:: TEXT PASSAGE

In the four sentences that begin his article, Rhoda has two platitudes sandwiched between two metaphysical claims. This gives the impression that the metaphysical claims are supported by the platitudes. My point is that the platitudes, though consistent with the metaphysical theory, give it no aid and comfort.
Compare the problem of universals: It is a Moorean fact that my cup is blue and that I see the blueness at the cup. But this datum neither supports nor disqualifies the metaphysical theory that blueness is a universal, nor does it either support or disqualify the competing metaphysical theory that the blueness is a particular, a trope. Neither common sense, nor ordinary language analysis, nor phenomenology can resolve the dispute. Dialectical considerations must be brought to bear.
Existence Simpliciter
Be that as it may. If we pursue the above line we will be led into metaphilosophy. On to the central topic. 'Whatever exists, exists now' is open to the Triviality Objection: of course, what exists (present-tense) exists now! Enter existence simpliciter. The following is not a tautology: 'Whatever exists simpliciter, exists now.'
The problem is to understand exactly what existence simpliciter is. Let's recall that in this series of posts it is not the truth-value of presentism that concerns me, but something logically prior to that, namely, the very sense of the thesis. Only after a thesis is identified can it be evaluated. I am not being coy. I really don't understand what precisely the presentist thesis is. What's more, I have no convictions in the philosophy of time the way I do in the philosophy of existence. No convictions, and no axes to grind. For example, I am convinced that the Fregean doctrine of existence is mistaken, pace such luminaries as Frege, Russell, Quine and their latter-day torch-bearers such as van Inwagen. I am not at all convinced that presentism is wrong. Like I said, I am not clear as to what it states.
Alan can correct me if I am wrong, but I think what he means by 'existence simpliciter' is something like this:
ES. X exists simpliciter =df (Ey)(x = y).
In plain English, an item exists simpliciter if it is identical to something. 'Identical to something' is elliptical for 'identical to something or other.' I ascribe (ES) to Alan on the basis of a comment of his to the effect that existence simpliciter is the unrestricted quantifier sense of 'exists.' I take it that unrestricted quantifiers range over unrestricted domains, and that an absolutely unrestricted domain contains everything: past items, present items, future items, atemporal items, merely possible items . . . . Presentism could then be put as follows:
P. (x)[(Ey)(x = y) =df x exists now].
That is,
P*. Everything is such that it is identical to something iff it exists now.

::::

ASSIGNMENT 1:
Answer these questions about the presentism passage, one per line:
(a) What theory does the presentism passage give as the rival to the view that blueness is a universal?
(b) Which thinkers does the writer name in connection with the Fregean doctrine of existence?
(c) On what basis does the writer ascribe (ES) to Alan?
ASSIGNMENT 2:
Turn the paragraph of the presentism passage that starts "The problem is to understand exactly" into a short bulleted list that keeps its main points.

:: RECORDED INFORMATION

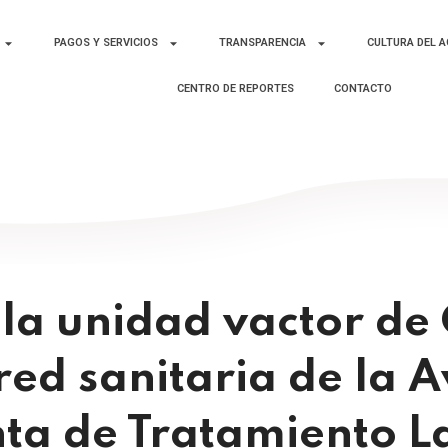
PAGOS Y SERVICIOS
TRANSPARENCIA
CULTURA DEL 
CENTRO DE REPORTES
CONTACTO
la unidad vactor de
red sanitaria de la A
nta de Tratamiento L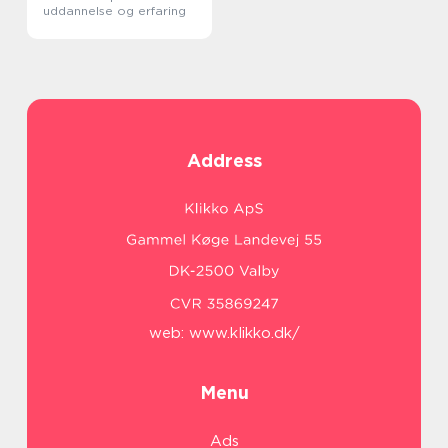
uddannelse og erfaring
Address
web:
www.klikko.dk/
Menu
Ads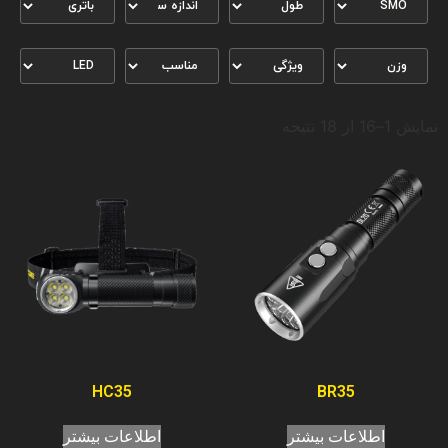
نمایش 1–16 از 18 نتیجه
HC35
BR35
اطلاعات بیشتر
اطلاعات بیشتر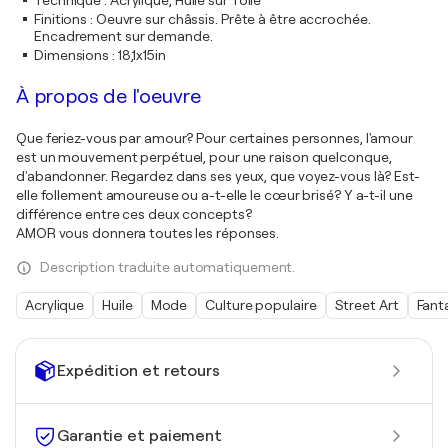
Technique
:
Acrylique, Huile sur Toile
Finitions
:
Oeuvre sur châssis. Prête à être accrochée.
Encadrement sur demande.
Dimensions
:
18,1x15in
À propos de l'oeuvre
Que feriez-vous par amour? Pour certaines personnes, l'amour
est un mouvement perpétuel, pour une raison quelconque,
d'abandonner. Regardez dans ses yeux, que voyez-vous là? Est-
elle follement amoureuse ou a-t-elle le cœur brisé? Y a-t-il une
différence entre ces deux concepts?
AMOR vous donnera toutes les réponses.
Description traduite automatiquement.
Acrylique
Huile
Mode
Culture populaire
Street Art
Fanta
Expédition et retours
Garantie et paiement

::::
:: RECORDED INFORMATION

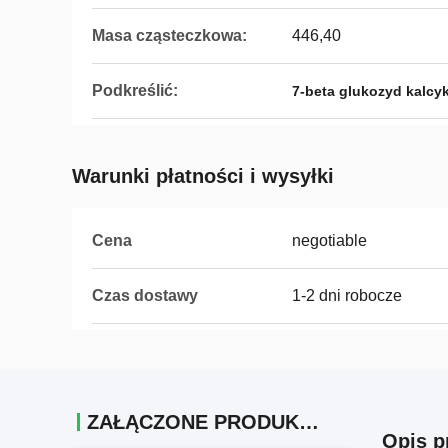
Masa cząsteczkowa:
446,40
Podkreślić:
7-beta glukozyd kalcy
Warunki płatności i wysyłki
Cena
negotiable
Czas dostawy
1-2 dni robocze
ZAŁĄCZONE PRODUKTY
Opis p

::::

RESPONSE BOX 1:
(a) The rival theory holds that the blueness is a particular, a trope.
(b) Frege, Russell, Quine, and their latter-day torch-bearers such as van Inwagen.
(c) The writer bases it on a comment of Alan's that existence simpliciter is the unrestricted quantifier sense of 'exists.'

RESPONSE BOX 2:
- The problem is to understand exactly what existence simpliciter is.
- The writer's concern is the sense of the presentist thesis rather than its truth-value, since a thesis must be identified before it can be evaluated.
- The writer does not understand precisely what the presentist thesis states.
- The writer has firm convictions in the philosophy of existence but none in the philosophy of time.
- For example, the writer is convinced the Fregean doctrine of existence is mistaken, contrary to Frege, Russell, Quine, and followers such as van Inwagen.
- The writer is not convinced presentism is wrong, being unclear about what it states.